## Text shown:
--- START ---
AUGUSTA — The Department of Marine Resources has hired a new scientist to lead its lobster sampling program.
Katherine Thompson, a Ph.D. student in marine biology at the University of Maine, will be responsible for the coordination, implementation and participation in the lobster sea sampling program in all seven of the state’s lobster management zones and will oversee the department’s juvenile lobster ventless trap survey. Thompson’s responsibilities will include supervision of DMR scientific staff and contractors who participate in those programs.
The sea sampling program places trained observers onto commercial lobster boats to gather data on the near shore lobster fishery. The ventless trap survey uses specially modified traps distributed along the coast to help the DMR characterize the juvenile lobster population in Maine waters.
Thompson will also manage the lobster research program database, oversee data entry compilation and annual summary statistics and reports for publication and will assist in writing grant reports. In addition, she will present survey results at lobster zone council meetings.
Thompson brings experience both in commercial fishing and fisheries research to her new position. Raised in a fishing family in New Harbor, Thompson served as a sternman for a Round Pond lobster fisherman during summers while she pursued a degree in biology from Smith College. The vessel she worked on participated in DMR’s ventless trap survey, providing her first experience with cooperative research.
--- END ---
## Requirement:
Copy word for word the passage of the lobster program article above, from "Thompson brings experience" up to and including "with cooperative research.".

## Excerpted data:
--- START ---
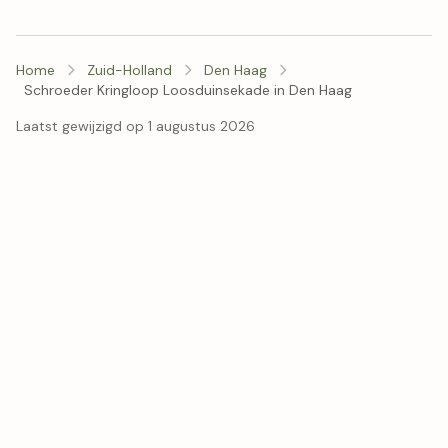
Home
Zuid-Holland
Den Haag
Schroeder Kringloop Loosduinsekade in Den Haag
Laatst gewijzigd op 1 augustus 2026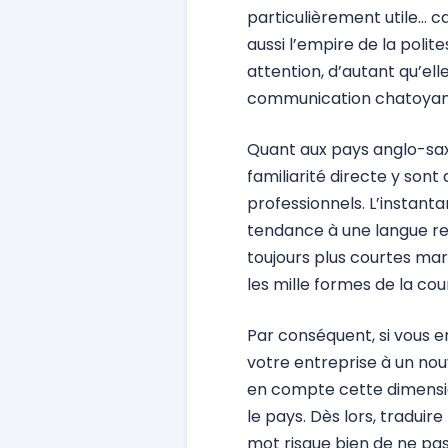
particulièrement utile… ca
aussi l’empire de la poli
attention, d’autant qu’ell
communication chatoyante
Quant aux pays anglo-saxo
familiarité directe y sont
professionnels. L’instant
tendance à une langue rel
toujours plus courtes mar
les mille formes de la cour
Par conséquent, si vous
votre entreprise à un no
en compte cette dimensio
le pays. Dès lors, tradui
mot risque bien de ne pas 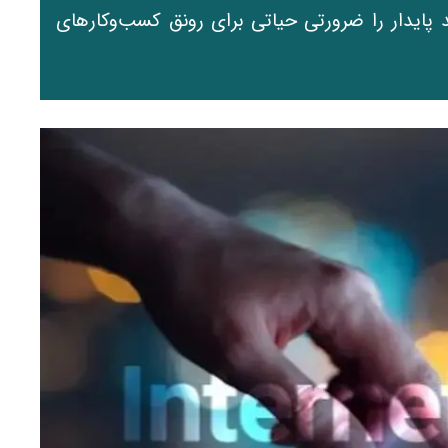
ند پایدار را ضرورتی حیاتی برای رونق کسب‌وکارهای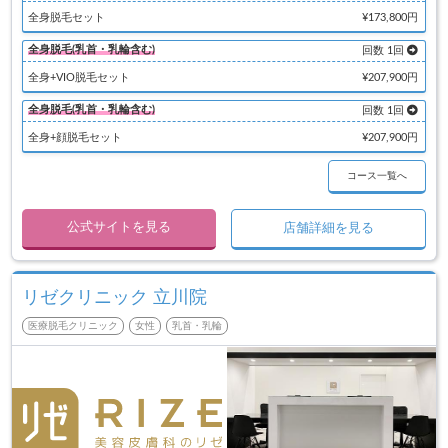
全身脱毛セット
¥173,800円
全身脱毛(乳首・乳輪含む)
回数 1回
全身+VIO脱毛セット
¥207,900円
全身脱毛(乳首・乳輪含む)
回数 1回
全身+顔脱毛セット
¥207,900円
コース一覧へ
公式サイトを見る
店舗詳細を見る
リゼクリニック 立川院
医療脱毛クリニック
女性
乳首・乳輪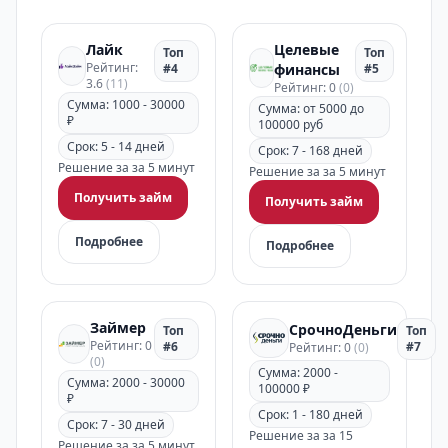
Лайк
Целевые
Топ
Топ
Рейтинг:
#4
финансы
#5
3.6
(11)
Рейтинг: 0
(0)
Сумма: 1000 - 30000
Сумма: от 5000 до
₽
100000 руб
Срок: 5 - 14 дней
Срок: 7 - 168 дней
Решение за за 5 минут
Решение за за 5 минут
Получить займ
Получить займ
Подробнее
Подробнее
Займер
СрочноДеньги
Топ
Топ
Рейтинг: 0
#6
#7
Рейтинг: 0
(0)
(0)
Сумма: 2000 -
Сумма: 2000 - 30000
100000 ₽
₽
Срок: 1 - 180 дней
Срок: 7 - 30 дней
Решение за за 15
Решение за за 5 минут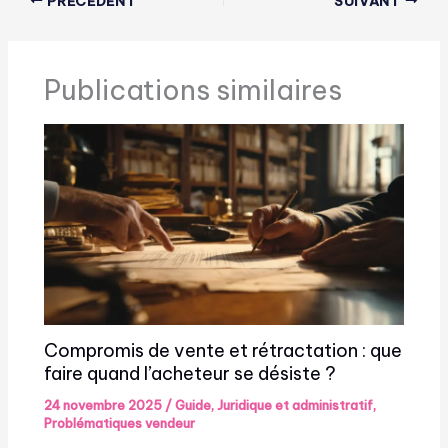
PRÉCÉDENT
SUIVANT
Publications similaires
Compromis de vente et rétractation : que
faire quand l’acheteur se désiste ?
24 novembre 2025
/
Guide
,
Juridique et administratif
,
Problématiques vendeur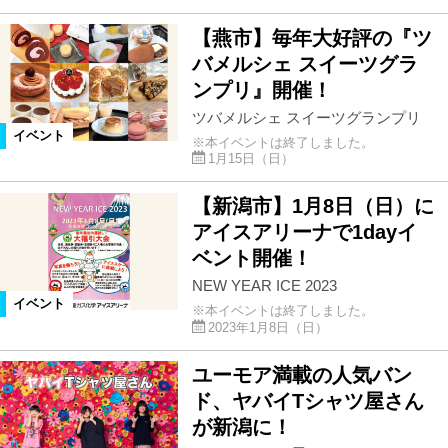
【燕市】毎年大好評の『ツ
バメルシェ スイーツグラ
ンプリ』開催！
ツバメルシェ スイーツグランプリ
イベント
※本イベントは終了しました。
1月15日（日）
【新潟市】1月8日（日）に
アイスアリーナで1dayイ
ベント開催！
NEW YEAR ICE 2023
イベント
※本イベントは終了しました。
2023年1月8日（日）
ユーモア満載の人気バン
ド、ヤバイTシャツ屋さん
が新潟に！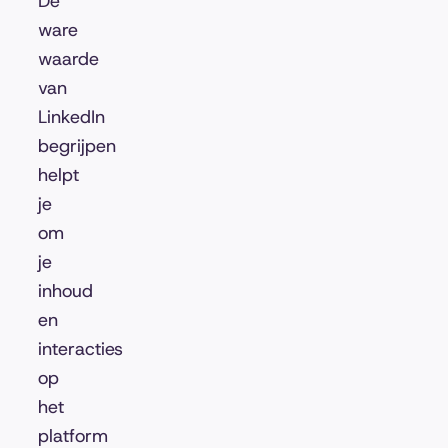
De
ware
waarde
van
LinkedIn
begrijpen
helpt
je
om
je
inhoud
en
interacties
op
het
platform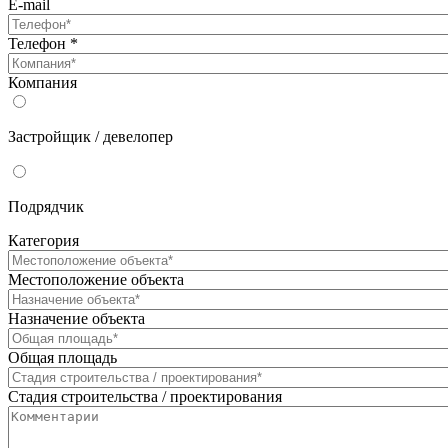
E-mail
Телефон
*
Компания
Застройщик / девелопер
Подрядчик
Категория
Местоположение объекта
Назначение объекта
Общая площадь
Стадия строительства / проектирования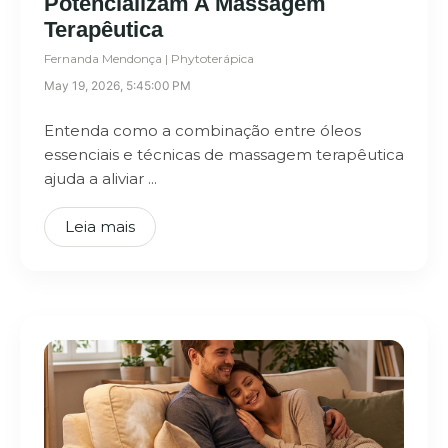
Potencializam A Massagem
Terapêutica
Fernanda Mendonça | Phytoterápica
May 19, 2026, 5:45:00 PM
Entenda como a combinação entre óleos
essenciais e técnicas de massagem terapêutica
ajuda a aliviar ...
Leia mais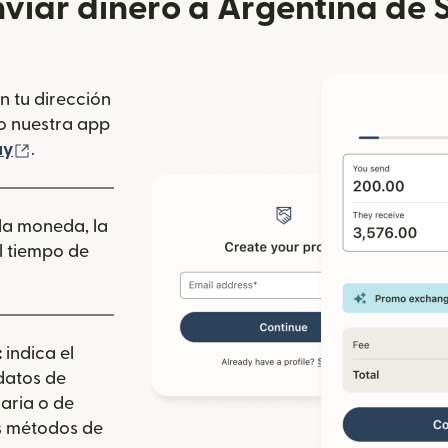
viar dinero a Argentina de 
n tu dirección
se abre en una ventana nueva)
o nuestra app
 ventana nueva)
(se abre en una ventana nueva)
ay
.
 la moneda, la
l tiempo de
:
indica el
 datos de
aria o de
los métodos de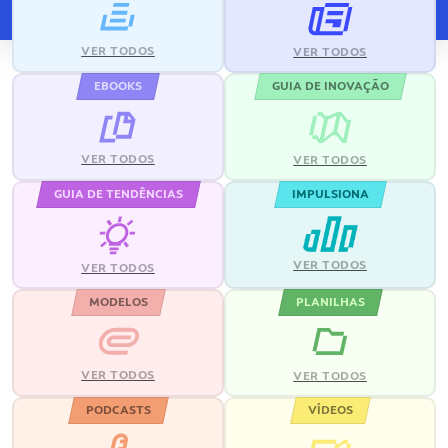
VER TODOS
VER TODOS
EBOOKS
GUIA DE INOVAÇÃO
VER TODOS
VER TODOS
GUIA DE TENDÊNCIAS
IMPULSIONA
VER TODOS
VER TODOS
MODELOS
PLANILHAS
VER TODOS
VER TODOS
PODCASTS
VÍDEOS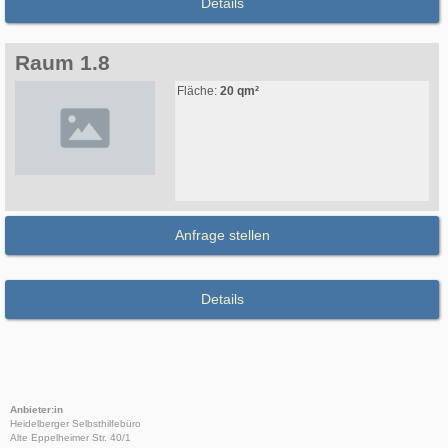
Details
Raum 1.8
Fläche:
20 qm²
Anfrage stellen
Details
Anbieter:in
Heidelberger Selbsthilfebüro
Alte Eppelheimer Str. 40/1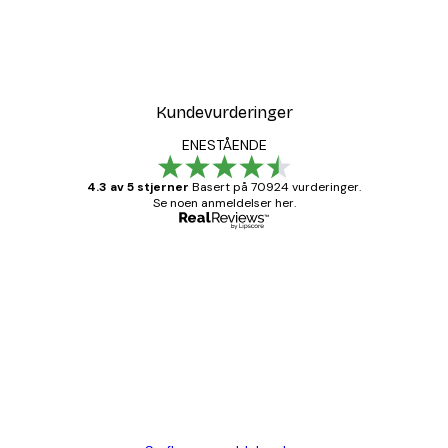
Kundevurderinger
ENESTÅENDE
4.3 av 5 stjerner
Basert på 70924 vurderinger.
Se noen anmeldelser her.
Verifisert kjøper
Kundevurderinger
Fine plakater, rammen var også fin.
4 feb
Carina R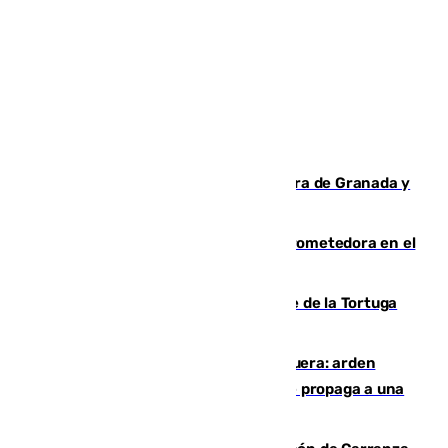
Arde un coche en el Puerto de la Mora de Granada y
provoca un incendio forestal
El año 2007, una generación muy prometedora en el
mundo del fútbol
Incendio forestal en el paraje Monte de la Tortuga
de Málaga
Incendio en un vertedero de Antequera: arden
chatarra, muebles y palets y el fuego se propaga a una
zona de monte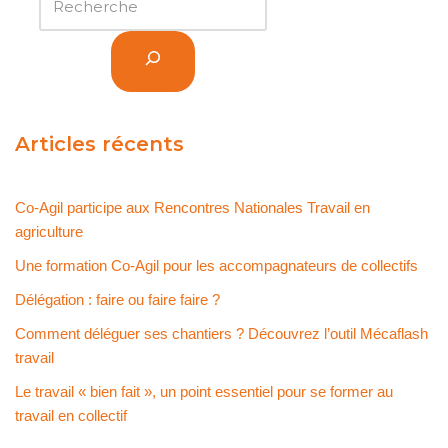
Articles récents
Co-Agil participe aux Rencontres Nationales Travail en
agriculture
Une formation Co-Agil pour les accompagnateurs de collectifs
Délégation : faire ou faire faire ?
Comment déléguer ses chantiers ? Découvrez l’outil Mécaflash
travail
Le travail « bien fait », un point essentiel pour se former au
travail en collectif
--- END ---
## Task output:
Thompson brings experience both in commercial fishing and fisheries research to her new position. Raised in a fishing family in New Harbor, Thompson served as a sternman for a Round Pond lobster fisherman during summers while she pursued a degree in biology from Smith College. The vessel she worked on participated in DMR’s ventless trap survey, providing her first experience with cooperative research.